From the entries below, gather every line containing the string "voor".

INPUT DATA START

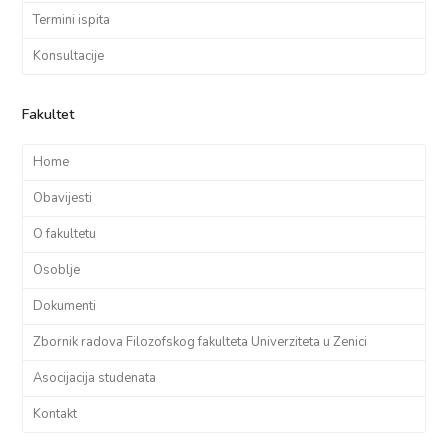
Termini ispita
Konsultacije
Fakultet
Home
Obavijesti
O fakultetu
Osoblje
Dokumenti
Zbornik radova Filozofskog fakulteta Univerziteta u Zenici
Asocijacija studenata
Kontakt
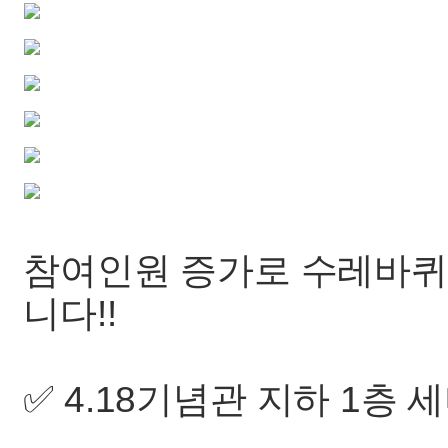
참여인원 증가로 수레바퀴
니다!!
✅ 4.18기념관 지하 1층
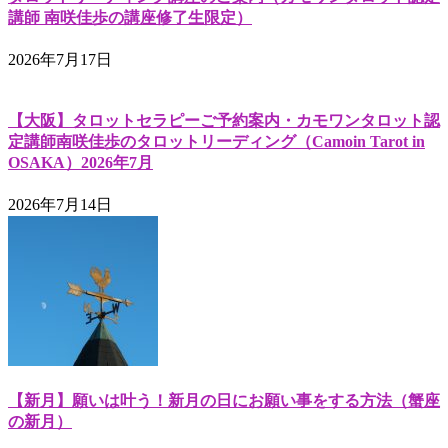
講師 南咲佳歩の講座修了生限定）
2026年7月17日
【大阪】タロットセラピーご予約案内・カモワンタロット認
定講師南咲佳歩のタロットリーディング（Camoin Tarot in
OSAKA）2026年7月
2026年7月14日
【新月】願いは叶う！新月の日にお願い事をする方法（蟹座
の新月）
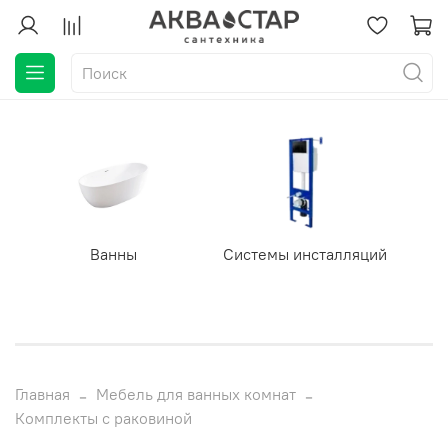
Ванны
Системы инсталляций
Главная
Мебель для ванных комнат
Комплекты с раковиной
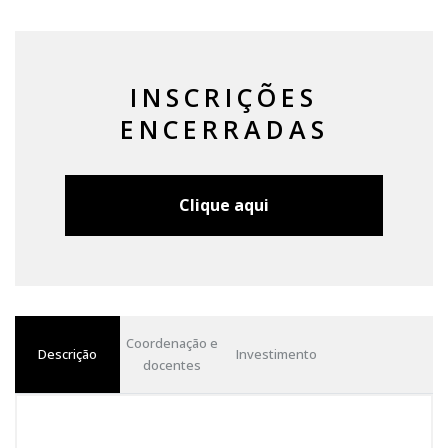
INSCRIÇÕES
ENCERRADAS
Clique aqui
Coordenação e
Descrição
Investimento
docentes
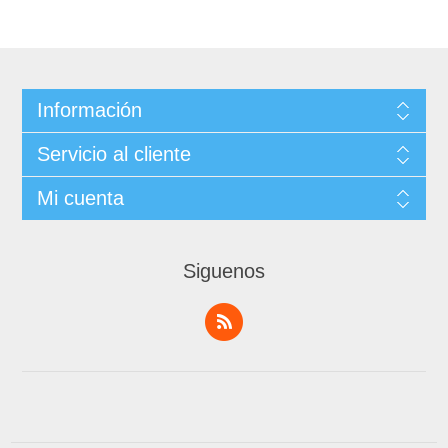
Información
Servicio al cliente
Mi cuenta
Siguenos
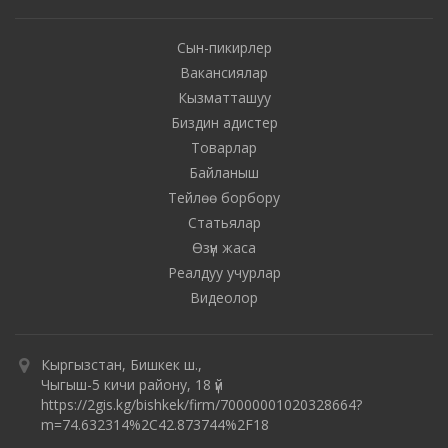
Сын-пикирлер
Вакансиялар
Кызматташуу
Биздин адистер
Товарлар
Байланыш
Тейлөө борбору
Статьялар
Өзүн жаса
Реалдуу учурлар
Видеолор
Кыргызстан, Бишкек ш.,
Чыгыш-5 кичи району, 18 үй
https://2gis.kg/bishkek/firm/70000001020328664?
m=74.632314%2C42.873744%2F18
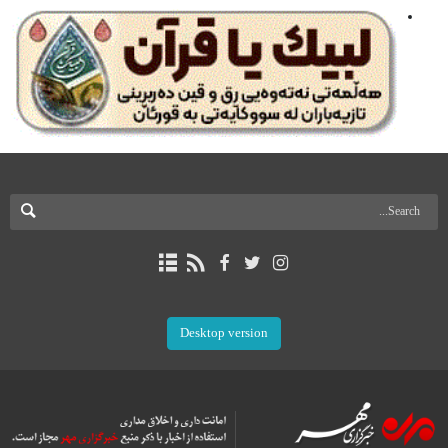
Desktop version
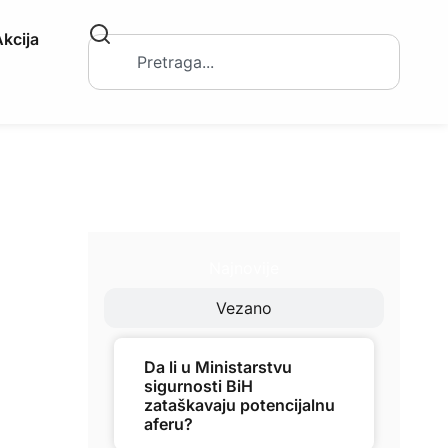
kcija
Najnovije
Vezano
Da li u Ministarstvu
sigurnosti BiH
zataškavaju potencijalnu
aferu?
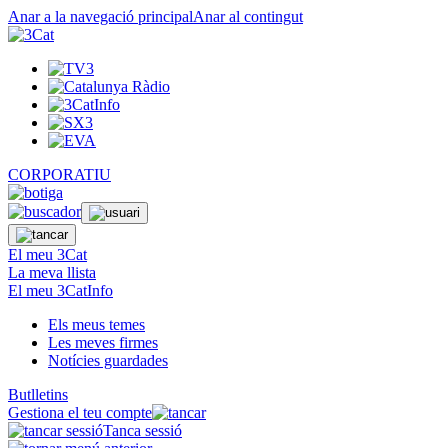
Anar a la navegació principal
Anar al contingut
CORPORATIU
El meu 3Cat
La meva llista
El meu 3CatInfo
Els meus temes
Les meves firmes
Notícies guardades
Butlletins
Gestiona el teu compte
Tanca sessió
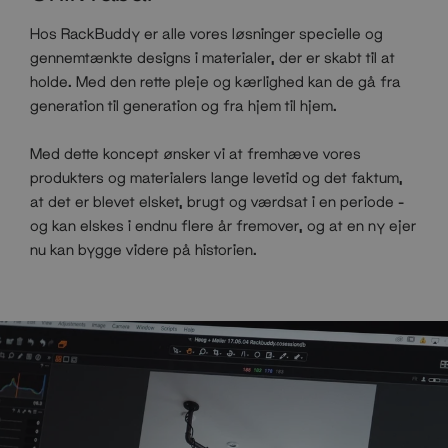
Hos RackBuddy er alle vores løsninger specielle og
gennemtænkte designs i materialer, der er skabt til at
holde. Med den rette pleje og kærlighed kan de gå fra
generation til generation og fra hjem til hjem.
Med dette koncept ønsker vi at fremhæve vores
produkters og materialers lange levetid og det faktum,
at det er blevet elsket, brugt og værdsat i en periode -
og kan elskes i endnu flere år fremover, og at en ny ejer
nu kan bygge videre på historien.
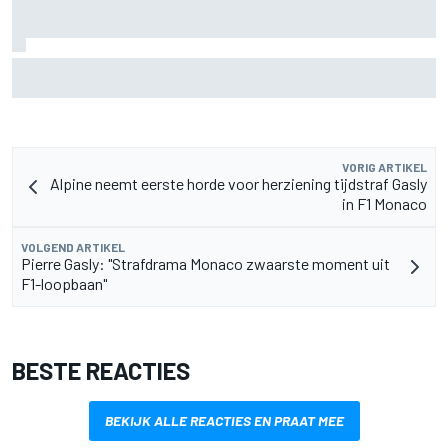
F2-talent Rafael Camara reageert op Haas F1-geruchten
voor 2027
VORIG ARTIKEL
Alpine neemt eerste horde voor herziening tijdstraf Gasly
in F1 Monaco
VOLGEND ARTIKEL
Pierre Gasly: "Strafdrama Monaco zwaarste moment uit
F1-loopbaan"
BESTE REACTIES
BEKIJK ALLE REACTIES EN PRAAT MEE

INPUT DATA END

TASK OUTPUT
voor 2027
Alpine neemt eerste horde voor herziening tijdstraf Gasly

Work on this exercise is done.